# Rear lid electric assist not working



## KABJET (Jun 27, 2015)

I'm having problems with the rear luggage cover warning always coming on and then being unable to open or close the top. I've narrowed it down to when the electric close assist doesn't function which I believe latches the two side hook/latches. It's there a sensor to sense the lid closing or another problem that anyone might know causing this? 

Sent from my Lenovo K910L using Tapatalk


----------



## KABJET (Jun 27, 2015)

KABJET said:


> I'm having problems with the rear luggage cover warning always coming on and then being unable to open or close the top. I've narrowed it down to when the electric close assist doesn't function which I believe latches the two side hook/latches. It's there a sensor to sense the lid closing or another problem that anyone might know causing this?
> 
> Sent from my Lenovo K910L using Tapatalk


Dealer resolved by replacing rear trunk latch. Good so far...


----------



## vdubbya (Feb 19, 2003)

KABJET said:


> Dealer resolved by replacing rear trunk latch.
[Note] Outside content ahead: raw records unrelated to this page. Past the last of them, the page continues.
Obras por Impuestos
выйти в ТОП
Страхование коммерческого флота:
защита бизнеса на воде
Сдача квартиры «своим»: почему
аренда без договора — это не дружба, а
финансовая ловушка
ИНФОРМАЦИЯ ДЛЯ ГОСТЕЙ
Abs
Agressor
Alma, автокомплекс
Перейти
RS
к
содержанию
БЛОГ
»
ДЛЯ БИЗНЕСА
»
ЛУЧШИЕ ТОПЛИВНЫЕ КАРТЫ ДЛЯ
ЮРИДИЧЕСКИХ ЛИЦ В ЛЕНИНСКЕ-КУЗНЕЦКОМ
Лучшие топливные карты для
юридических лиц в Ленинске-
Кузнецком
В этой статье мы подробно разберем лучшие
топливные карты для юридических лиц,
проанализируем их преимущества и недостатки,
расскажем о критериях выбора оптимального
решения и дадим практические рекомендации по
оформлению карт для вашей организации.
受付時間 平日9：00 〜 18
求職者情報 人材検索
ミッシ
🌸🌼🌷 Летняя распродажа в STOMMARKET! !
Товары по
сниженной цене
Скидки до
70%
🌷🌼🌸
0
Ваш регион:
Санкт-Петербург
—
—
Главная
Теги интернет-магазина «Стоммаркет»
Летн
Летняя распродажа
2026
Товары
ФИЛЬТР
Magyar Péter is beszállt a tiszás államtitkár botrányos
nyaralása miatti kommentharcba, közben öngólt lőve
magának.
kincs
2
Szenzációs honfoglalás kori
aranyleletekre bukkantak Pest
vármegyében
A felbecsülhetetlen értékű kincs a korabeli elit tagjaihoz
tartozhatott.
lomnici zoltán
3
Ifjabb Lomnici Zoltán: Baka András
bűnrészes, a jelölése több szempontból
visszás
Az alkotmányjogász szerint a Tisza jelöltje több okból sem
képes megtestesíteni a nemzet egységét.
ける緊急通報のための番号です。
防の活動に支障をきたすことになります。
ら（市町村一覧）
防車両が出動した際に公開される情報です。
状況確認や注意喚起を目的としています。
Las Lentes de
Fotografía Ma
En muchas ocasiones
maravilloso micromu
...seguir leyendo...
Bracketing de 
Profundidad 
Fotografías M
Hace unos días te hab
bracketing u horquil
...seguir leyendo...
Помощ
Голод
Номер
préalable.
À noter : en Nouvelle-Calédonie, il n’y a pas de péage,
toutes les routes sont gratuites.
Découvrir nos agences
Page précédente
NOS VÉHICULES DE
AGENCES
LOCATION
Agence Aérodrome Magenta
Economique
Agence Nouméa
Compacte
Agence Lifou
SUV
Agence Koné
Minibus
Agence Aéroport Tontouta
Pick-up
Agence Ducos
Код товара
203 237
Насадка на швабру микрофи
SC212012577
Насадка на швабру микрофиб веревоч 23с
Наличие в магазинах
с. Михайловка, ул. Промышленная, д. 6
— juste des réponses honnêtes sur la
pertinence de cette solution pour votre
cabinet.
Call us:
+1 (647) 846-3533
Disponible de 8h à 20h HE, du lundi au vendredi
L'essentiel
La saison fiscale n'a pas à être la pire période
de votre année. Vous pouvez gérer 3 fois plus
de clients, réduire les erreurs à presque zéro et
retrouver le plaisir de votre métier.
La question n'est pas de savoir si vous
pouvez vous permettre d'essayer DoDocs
Good so far...


I just started experiencing the same issue this week...expensive?


----------



## KABJET (Jun 27, 2015)

vdubbya said:


> I just started experiencing the same issue this week...expensive?


Still good so far... I think the part was about 125 and labor.

Sent from my Lenovo K910L using Tapatalk


----------



## just-jean (Sep 14, 2006)

The rear luggage cover has a metal clip on the drivers side, if that pops off (and it flies all over the trunk when it does so look around, pop it back in and your message may go away;-)


----------